Sunday, September 26, 7:00pm, Amphitheater

Film Comment Live: The Velvet Underground & the New York Avant-Garde
Two films in this year’s NYFF lineup take us back to the ‘60s heyday of the New York avant-garde: in the Main Slate, Todd Haynes’s The Velvet Underground offers a revelatory portrait of the milieu that gave rise to the eponymous band and its boundary-pushing music, while in Revivals, Ed Lachman’s Songs for Drella captures Lou Reed and John Cale in concert, paying tribute to the late Andy Warhol with riveting intimacy. Presented by the editors of Film Comment, this special roundtable brings together Haynes, Lachman, and critic Amy Taubin to discuss the making of the two films as well as the enduring legacy of the historic moment of artistic innovation they so vividly capture.

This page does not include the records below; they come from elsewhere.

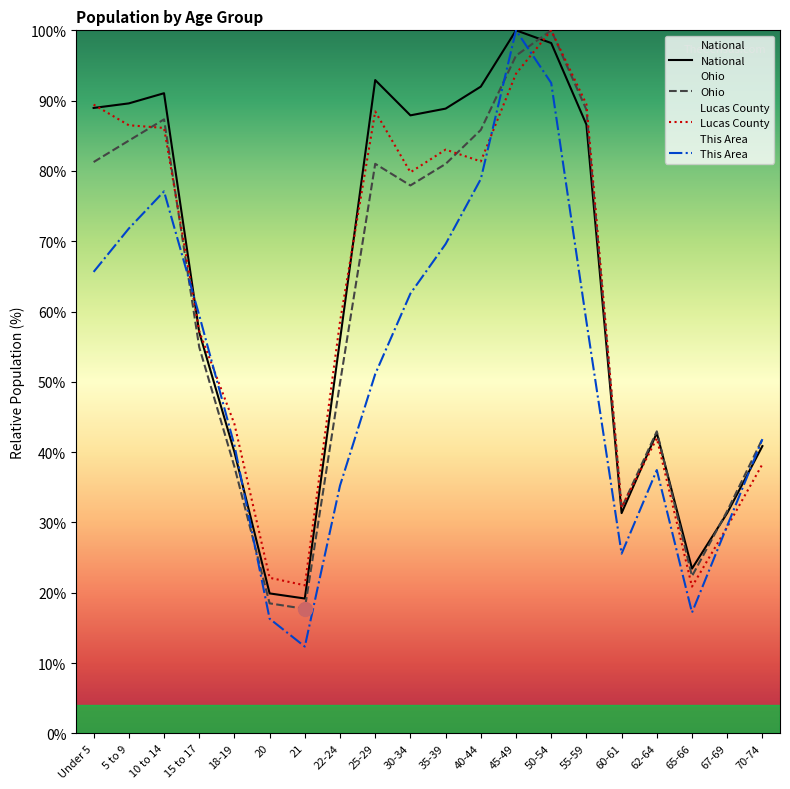

What is the label of the 15th point from the right?

20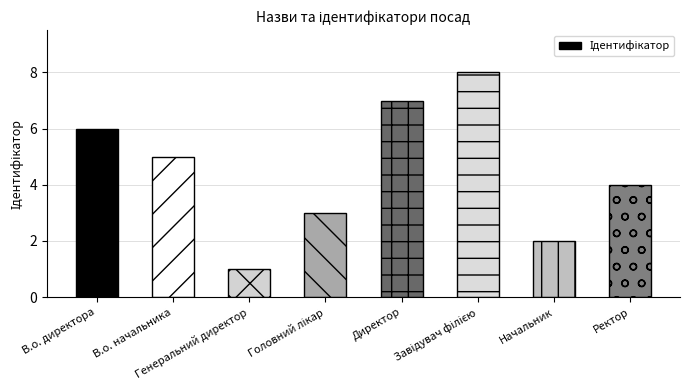

Does the chart contain stacked bars?

No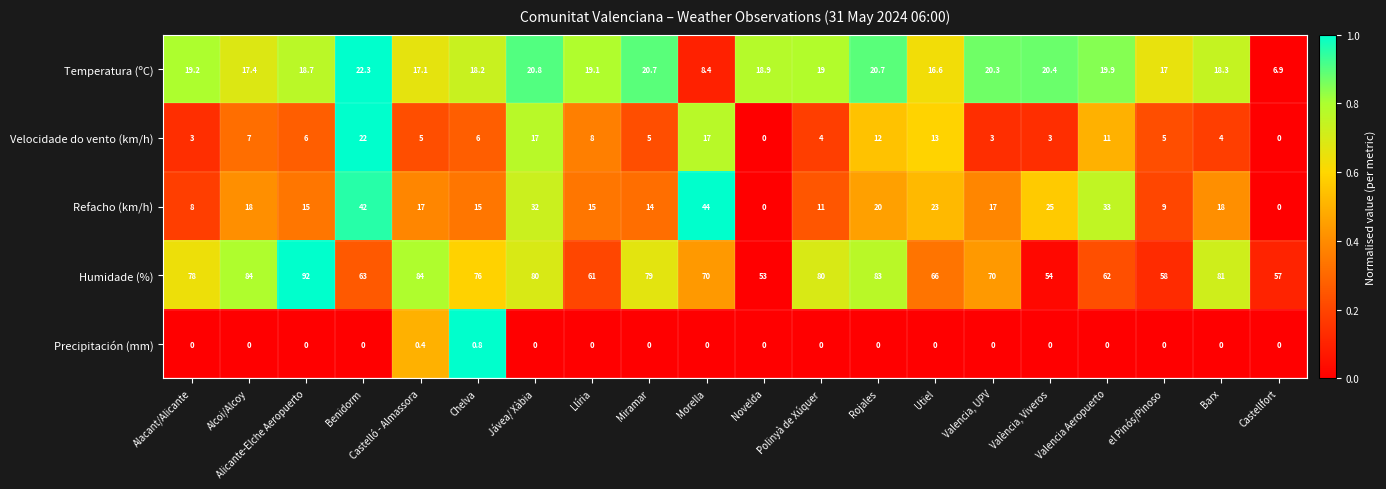

What is the total value across all series at Jávea/ Xàbia?

149.8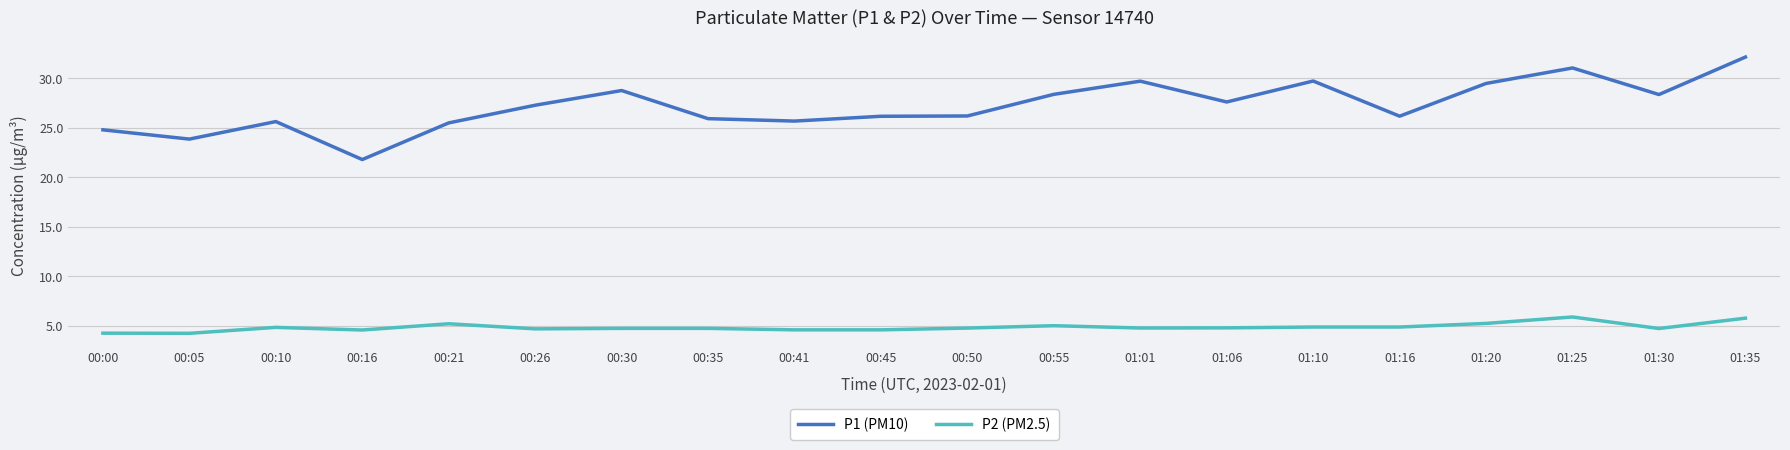

Which series changed the most between 00:10 and 01:25?

P1 (PM10)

Sunday, October 3, 4:00pm, Damrosch Park

Film Comment Live: Festival Report
For the festival’s final week, a group of critics will gather together for a spirited wrap-up discussion with Devika Girish and Clinton Krute, Co-Deputy Editors of Film Comment, about the movies they’ve seen in the NYFF59 lineup. Panelists include Molly Haskell (critic and author), Bilge Ebiri (staff critic, Vulture), and Phoebe Chen (critic and scholar).